First I would like to define the three categories of Diabetes. Type 1 diabetes is an insulin dependent diabetes sometimes also called Juvenile onset. Type 2 diabetes is non-insulin dependent and also called Adult onset diabetes. 90% – 95% of those diagnosed with diabetes have Type 2. Gestational diabetes is also something to be concerned about. 2% – 10% of pregnant women contract gestational diabetes. Women that have been diagnosed with this type of diabetes have an increased risk of 35% – 60% of being diagnosed with Type 2 diabetes within 10 – 20 years after.
Diabetes is a leading cause of death in America. It is estimated that 13 million men over the age of 20, and 10.9 million women over the age of 20 have diabetes. Furthermore 1 out of every 3 children born after 2000 are at risk of developing Type 2 diabetes. Diabetes is in epidemic proportions. By the year 2030, it is estimated that 1/3 of all Americans will be diagnosed with the disease.
Over $245 Billion was spent on treating diabetes in the U.S. alone in 2012. Imagine the money saved if people would take the initiative to turn this disease around and either minimize its impact, or eliminate it all together from their lives. This can be done.
Before we move on to how you can change your health, just a few more statistics.
- In the next 24 hours diabetes will claim the lives of 200 people
- Every 17 seconds, someone is diagnosed with diabetes
- Within the next 24 hours, 130 people will develop kidney failure as a result of diabetes
- In the next 24 hours, 5000 new cases of diabetes will be diagnosed
So what are the risk factors, and do you fall in that category?
- Age – as we age our risk increases – not much we can do about this risk factor
- Gender – men are at higher risk than women in contracting the disease
- Family diagnosis – if you have a sibling, or parent with diabetes you are at greater risk
- Ethnicity – African Americans, Hispanic/Latino, American Indian, and Asian Americans have higher risk
- High blood pressure means higher risk
- Not active – now this we can contrl
- Overweight – time to change lifestyle
To measure your risk, visit: Diabetes Risk Assessment
So what can you do to minimize your risk, or help to eliminate the disease all together.
- The key is lifestyle changes with exercise and eating healthy low glycemic foods.
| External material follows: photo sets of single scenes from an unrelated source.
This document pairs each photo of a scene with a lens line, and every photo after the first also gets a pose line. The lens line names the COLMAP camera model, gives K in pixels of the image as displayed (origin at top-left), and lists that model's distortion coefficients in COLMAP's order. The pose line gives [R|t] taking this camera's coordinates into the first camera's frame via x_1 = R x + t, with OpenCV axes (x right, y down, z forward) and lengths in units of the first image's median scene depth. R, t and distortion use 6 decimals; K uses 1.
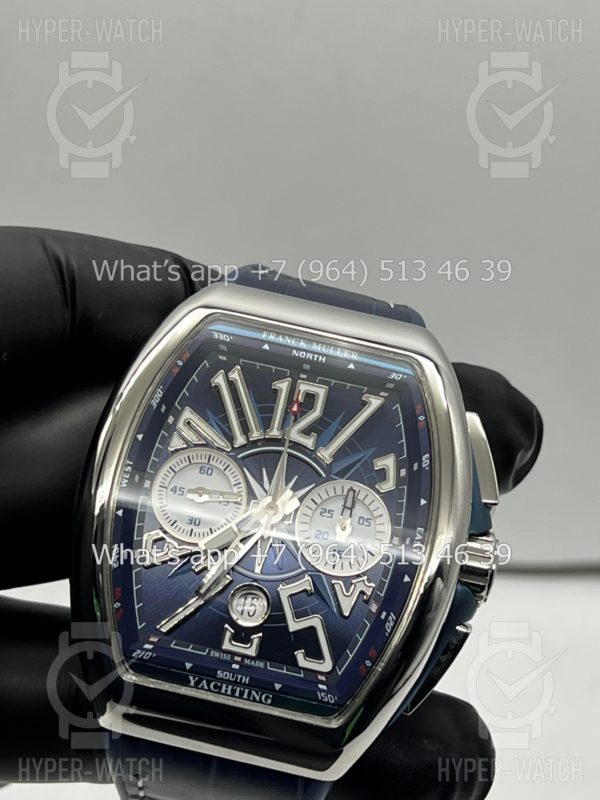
lens RADIAL K [[1924.0, 0, 304.7], [0, 1924.0, 403.2], [0, 0, 1]] dist [0.244287, 0.000000]
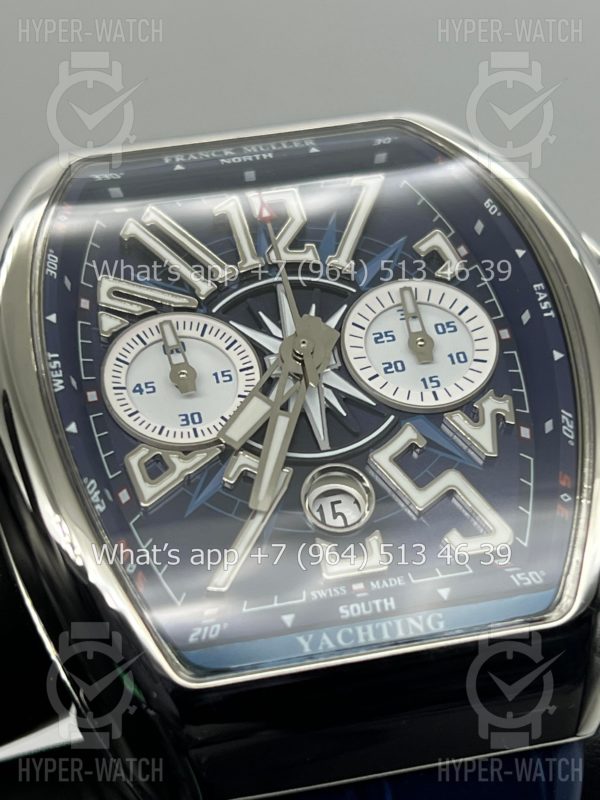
lens RADIAL K [[1924.0, 0, 300.0], [0, 1924.0, 423.7], [0, 0, 1]] dist [0.244287, 0.000000]
pose [[0.903260, -0.344914, 0.255257, -0.178056], [0.409469, 0.870699, -0.272432, 0.236641], [-0.128286, 0.350597, 0.927698, 0.448557]]
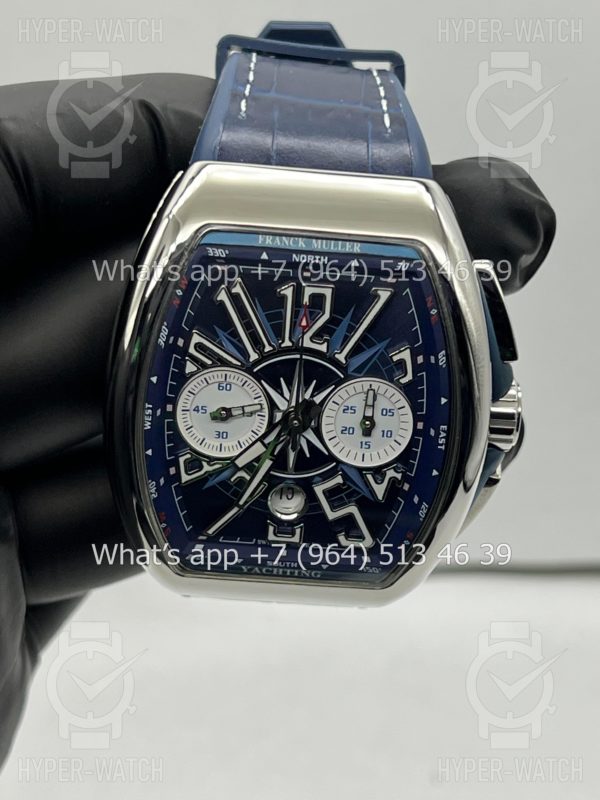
lens RADIAL K [[1924.0, 0, 301.1], [0, 1924.0, 401.6], [0, 0, 1]] dist [0.244287, 0.000000]
pose [[0.990180, -0.123117, -0.066218, 0.053823], [0.138919, 0.813642, 0.564524, -0.521048], [-0.015625, -0.568180, 0.822756, 0.172323]]
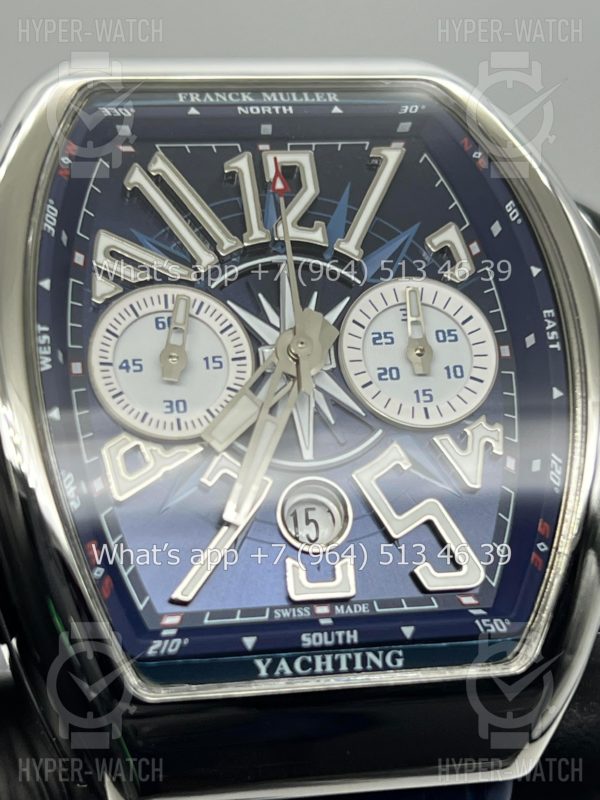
lens RADIAL K [[1924.0, 0, 295.6], [0, 1924.0, 406.8], [0, 0, 1]] dist [0.244287, 0.000000]
pose [[0.933858, -0.257429, 0.248274, -0.165844], [0.285587, 0.954632, -0.084372, 0.119581], [-0.215291, 0.149695, 0.965008, 0.440267]]
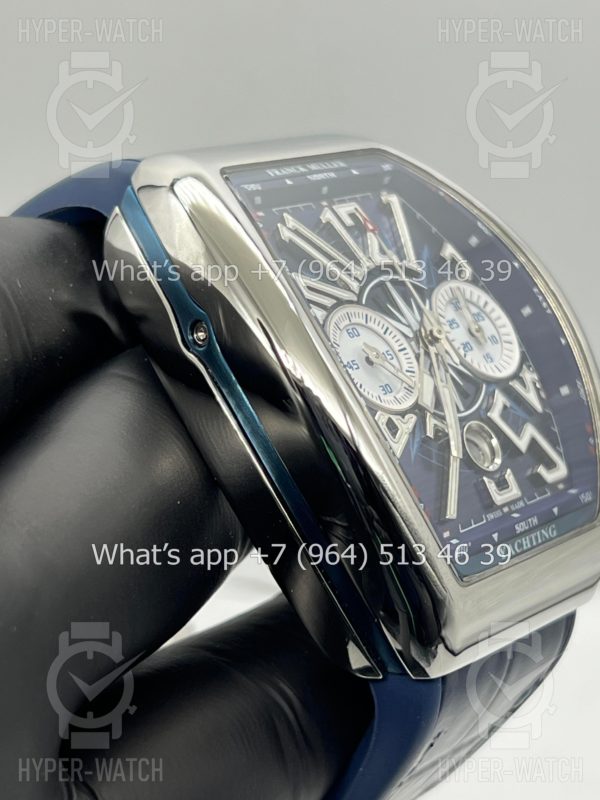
lens RADIAL K [[1924.0, 0, 306.5], [0, 1924.0, 400.5], [0, 0, 1]] dist [0.244287, 0.000000]
pose [[0.510690, -0.377427, 0.772492, -0.679323], [0.456388, 0.880458, 0.128463, -0.049930], [-0.728633, 0.286952, 0.621895, 0.537874]]
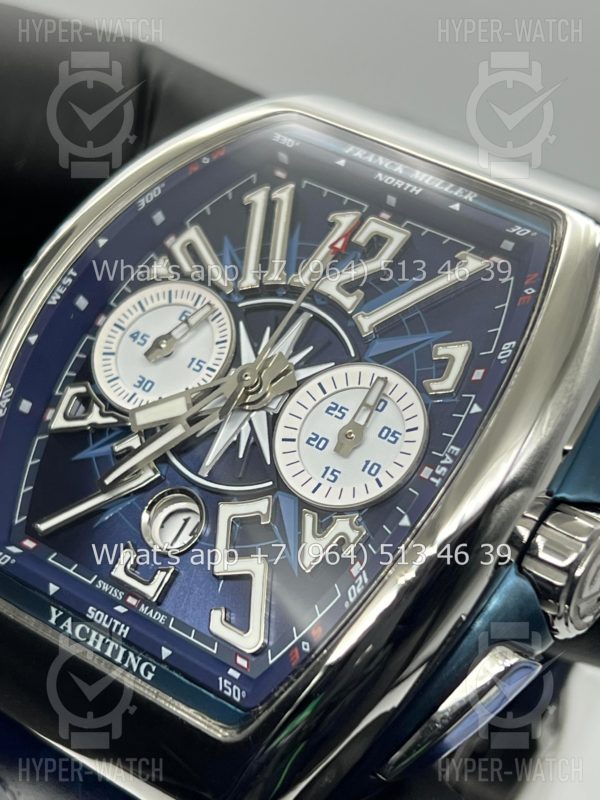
lens RADIAL K [[1924.0, 0, 282.7], [0, 1924.0, 393.0], [0, 0, 1]] dist [0.244287, 0.000000]
pose [[0.878123, 0.166339, -0.448588, 0.267548], [-0.258279, 0.954067, -0.151814, 0.148382], [0.402731, 0.249172, 0.880750, 0.459714]]
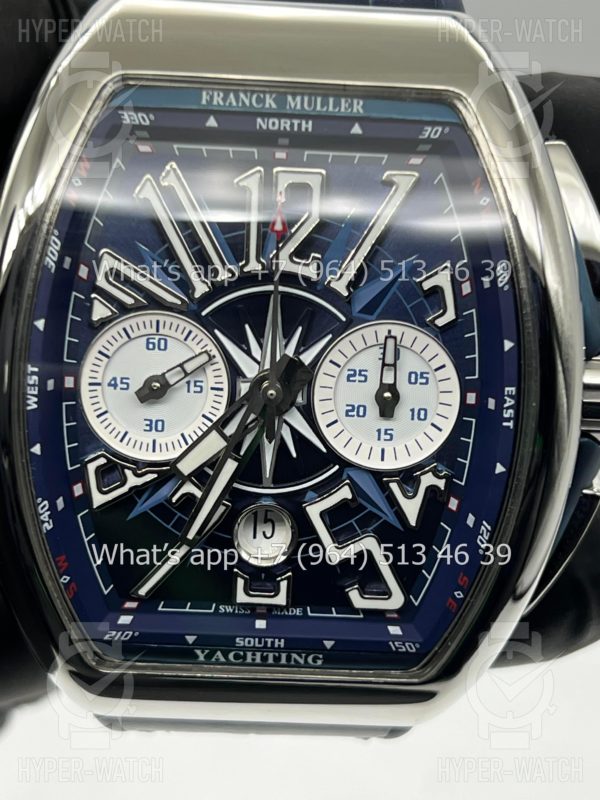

Eat more salads, green vegetables, beans, and legumes. Eat foods high in complex carbohydrates, increase your fiber intake, enjoy dark chocolate, and sweeten with Stevia, a natural sweetener.
- Watch out for sugars. Read the labels and avoid all words that end in OSE, fructose, glucose, sucrose, etc. Also avoid high fructose corn syrup, xylitol, sorbitol, sorghum, fruit juice concentrates, malt, maltodextrin, dextrin, and modified cornstarch.
- Avoid junk food.
- Eat snacks between meals of protein.
- Reduce/eliminate alcohol.
- Reduce stress in your life. Easier said then done, but add even 10 minutes of meditation with breathwork, and you will be amazed at the impact it can have on your life.
Keep in mind when we talk of exercise it helps to stabilize the blood sugar, control weight, oxygenates tissues, and stimulates the metabolic functions. When you use your muscles vigorously, glucose is absorbed by the cells as an energy fuel without the help of insulin, so the body is less likely to react to sugar intake with surges in insulin. Light exercise, such as walking, swimming, or cycling can do wonders for the body, as well as the spirit.
All of these actions although not guaranteed to eliminate diabetes, can aid in substantially reducing your need on insulin, and may help prevent you from contracting the disease all together.